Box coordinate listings
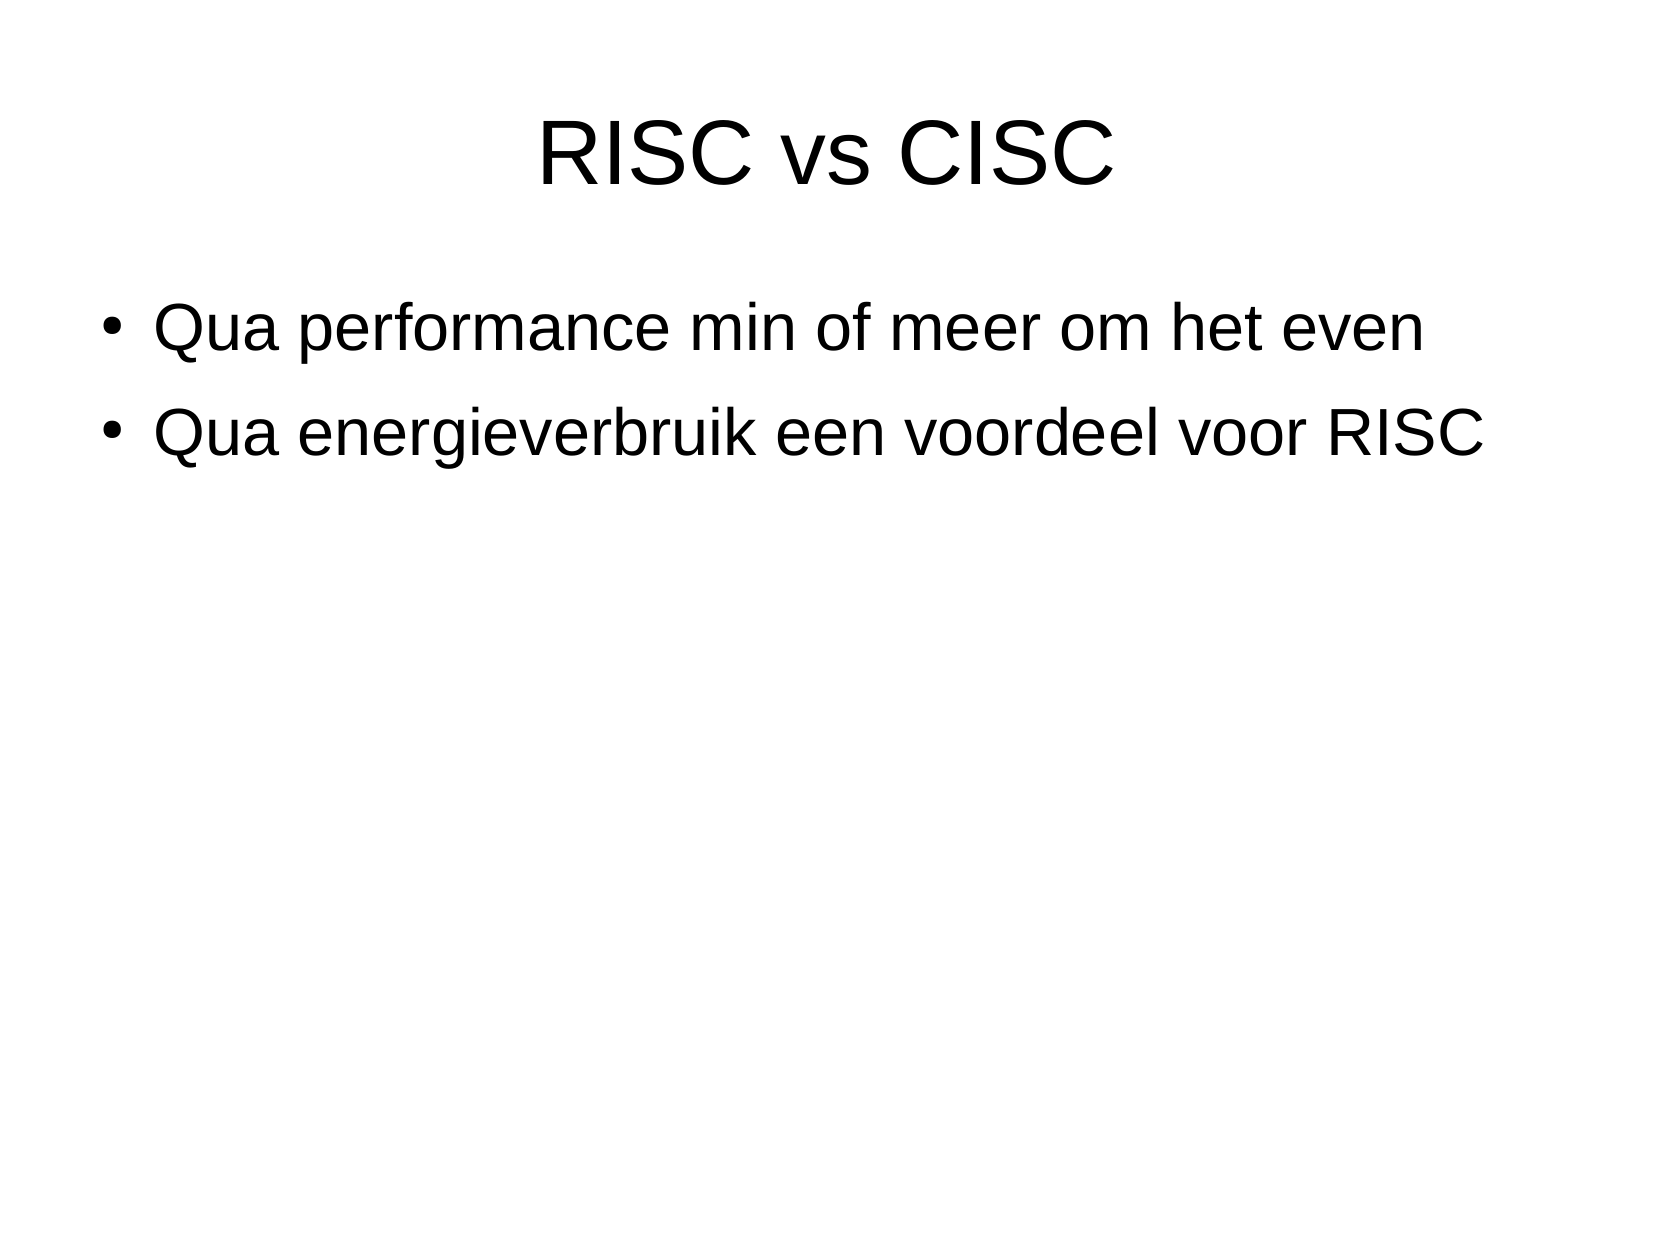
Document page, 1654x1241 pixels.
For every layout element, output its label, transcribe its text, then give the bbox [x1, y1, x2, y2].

list Qua performance min of meer om het even Qua energieverbruik een voordeel voor RISC [82, 290, 1571, 1010]
title RISC vs CISC [82, 49, 1571, 257]
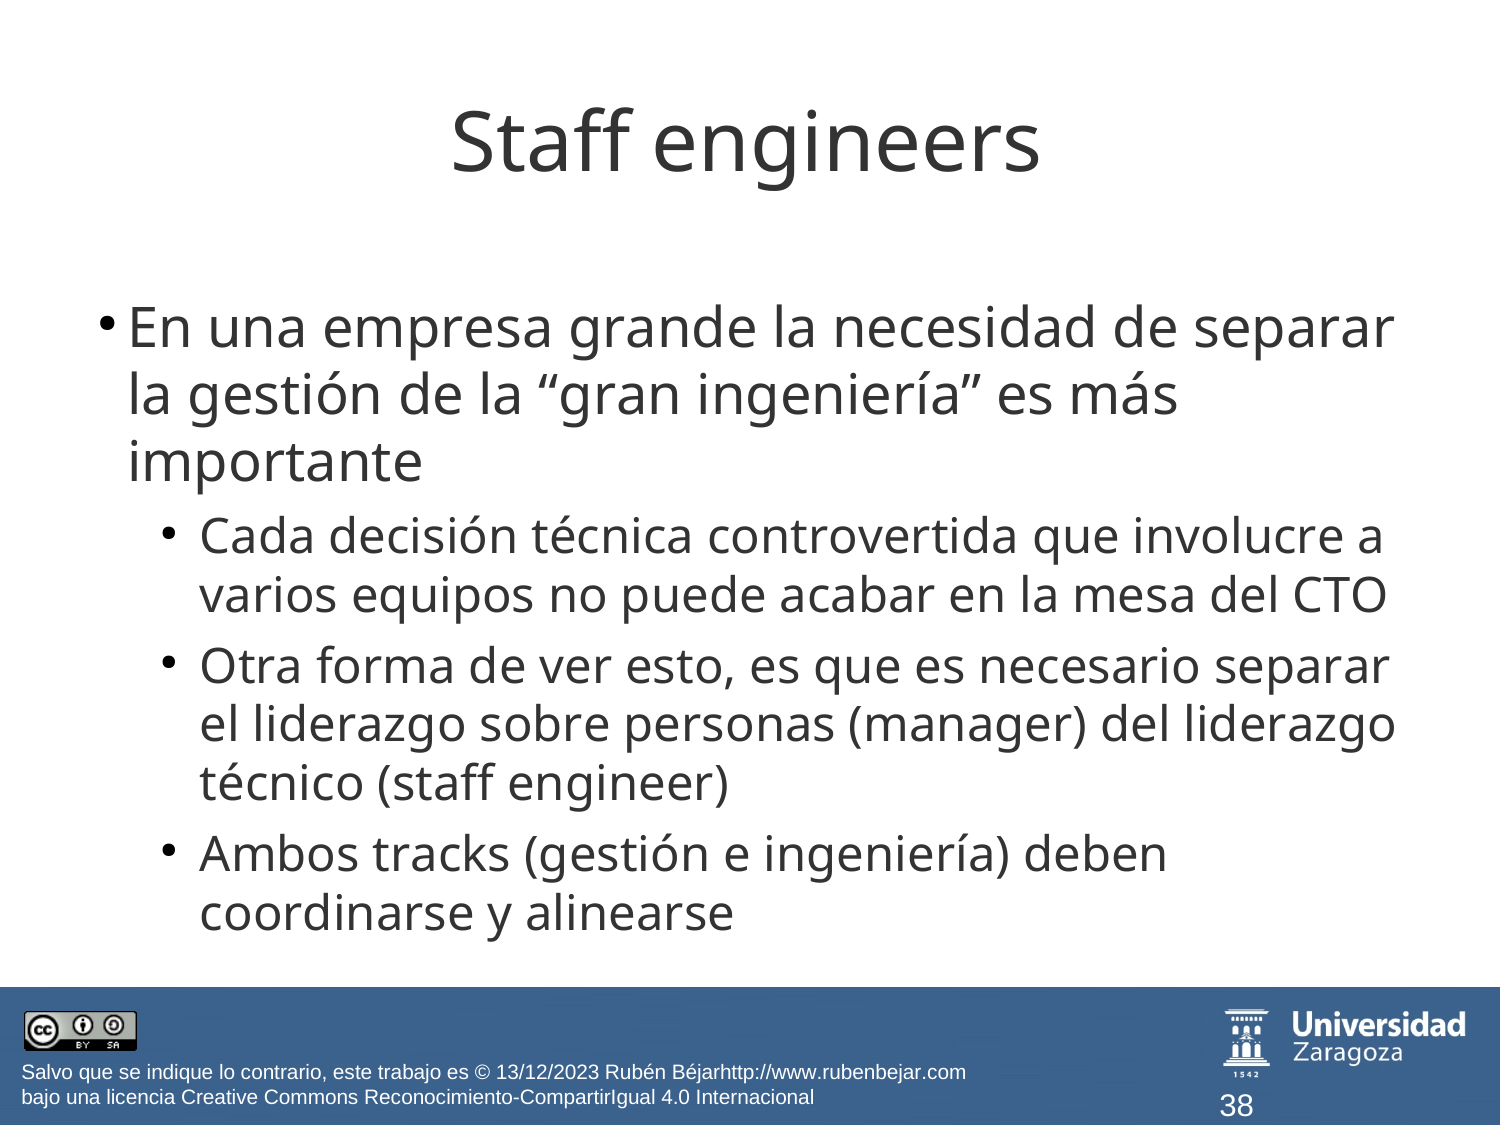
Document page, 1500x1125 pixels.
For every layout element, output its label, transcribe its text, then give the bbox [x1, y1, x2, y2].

list En una empresa grande la necesidad de separar la gestión de la “gran ingeniería” es más importante Cada decisión técnica controvertida que involucre a varios equipos no puede acabar en la mesa del CTO Otra forma de ver esto, es que es necesario separar el liderazgo sobre personas (manager) del liderazgo técnico (staff engineer) Ambos tracks (gestión e ingeniería) deben coordinarse y alinearse [82, 283, 1418, 957]
picture [0, 987, 1500, 1125]
title Staff engineers [74, 20, 1420, 257]
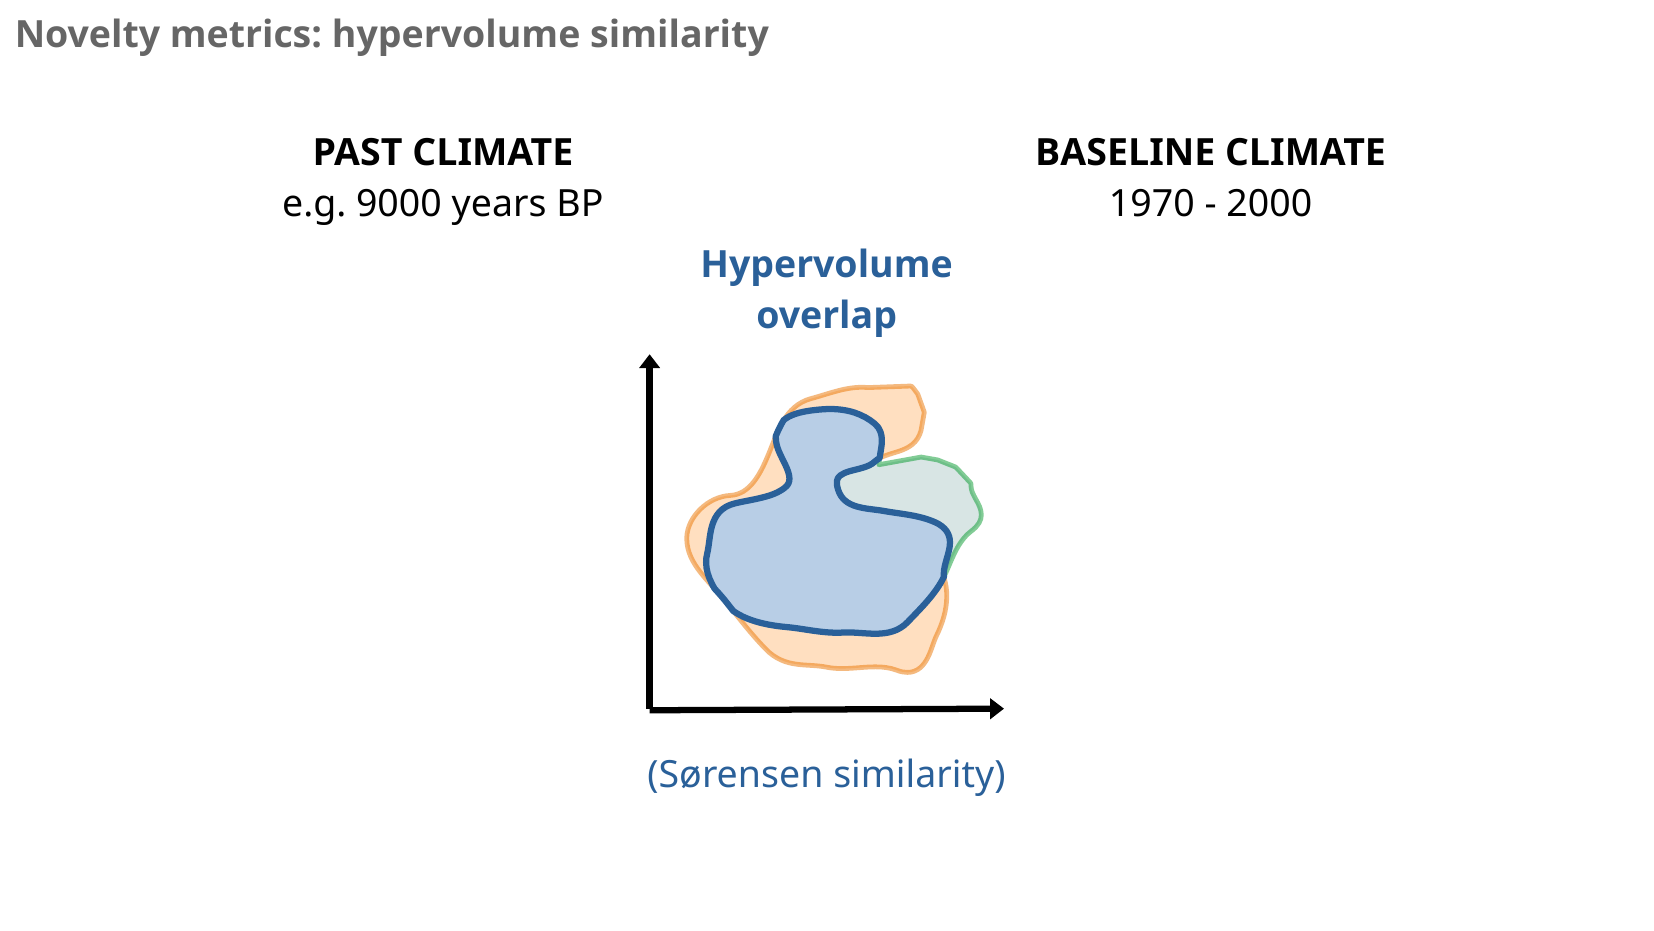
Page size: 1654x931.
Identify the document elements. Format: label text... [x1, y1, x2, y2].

text_box (Sørensen similarity) [620, 731, 1034, 816]
text_box [686, 386, 982, 673]
text_box Novelty metrics: hypervolume similarity [0, 0, 1654, 118]
text_box BASELINE CLIMATE 1970 - 2000 [1003, 118, 1418, 236]
text_box PAST CLIMATE e.g. 9000 years BP [236, 118, 650, 235]
text_box Hypervolume overlap [620, 246, 1034, 331]
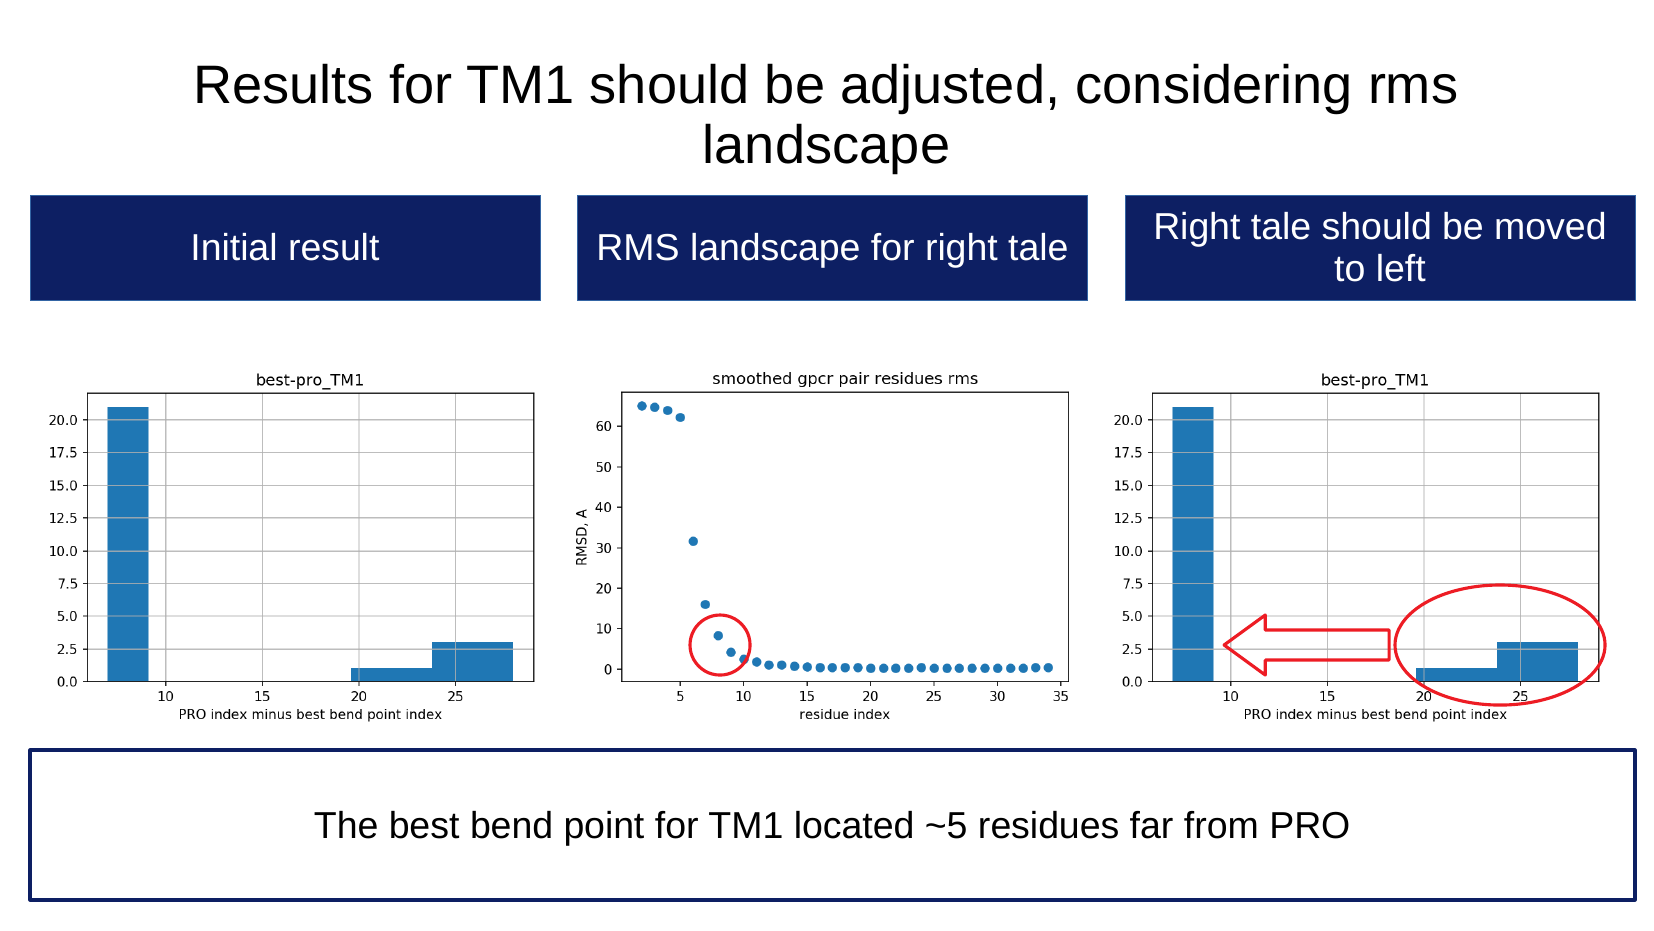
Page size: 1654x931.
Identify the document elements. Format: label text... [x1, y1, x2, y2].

text_box [1395, 585, 1606, 706]
text_box Right tale should be moved to left [1125, 195, 1636, 301]
text_box [1224, 615, 1390, 676]
text_box Initial result [30, 195, 541, 301]
title Results for TM1 should be adjusted, considering rms landscape [82, 37, 1571, 193]
text_box RMS landscape for right tale [577, 195, 1088, 301]
picture [15, 346, 1654, 729]
text_box The best bend point for TM1 located ~5 residues far from PRO [30, 750, 1636, 901]
text_box [690, 615, 751, 676]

- Goal -
Quote every line of the data above word for word, leaving out the pictures.

- Problem solution -
Document page, 1654x1241 pixels.
For every layout element, output its label, transcribe its text, then give the bbox [x1, y1, x2, y2].

list Qua performance min of meer om het even Qua energieverbruik een voordeel voor RISC [82, 290, 1571, 1010]
title RISC vs CISC [82, 49, 1571, 257]
Document page, 1500x1125 pixels.
For every layout element, output its label, transcribe its text, then give the bbox [x1, y1, x2, y2].

list En una empresa grande la necesidad de separar la gestión de la “gran ingeniería” es más importante Cada decisión técnica controvertida que involucre a varios equipos no puede acabar en la mesa del CTO Otra forma de ver esto, es que es necesario separar el liderazgo sobre personas (manager) del liderazgo técnico (staff engineer) Ambos tracks (gestión e ingeniería) deben coordinarse y alinearse [82, 283, 1418, 957]
picture [0, 987, 1500, 1125]
title Staff engineers [74, 20, 1420, 257]
Page size: 1654x931.
Identify the document elements. Format: label text... [x1, y1, x2, y2].

text_box (Sørensen similarity) [620, 731, 1034, 816]
text_box [686, 386, 982, 673]
text_box Novelty metrics: hypervolume similarity [0, 0, 1654, 118]
text_box BASELINE CLIMATE 1970 - 2000 [1003, 118, 1418, 236]
text_box PAST CLIMATE e.g. 9000 years BP [236, 118, 650, 235]
text_box Hypervolume overlap [620, 246, 1034, 331]
Page size: 1654x931.
Identify the document elements. Format: label text... [x1, y1, x2, y2].

text_box [1395, 585, 1606, 706]
text_box Right tale should be moved to left [1125, 195, 1636, 301]
text_box [1224, 615, 1390, 676]
text_box Initial result [30, 195, 541, 301]
title Results for TM1 should be adjusted, considering rms landscape [82, 37, 1571, 193]
text_box RMS landscape for right tale [577, 195, 1088, 301]
picture [15, 346, 1654, 729]
text_box The best bend point for TM1 located ~5 residues far from PRO [30, 750, 1636, 901]
text_box [690, 615, 751, 676]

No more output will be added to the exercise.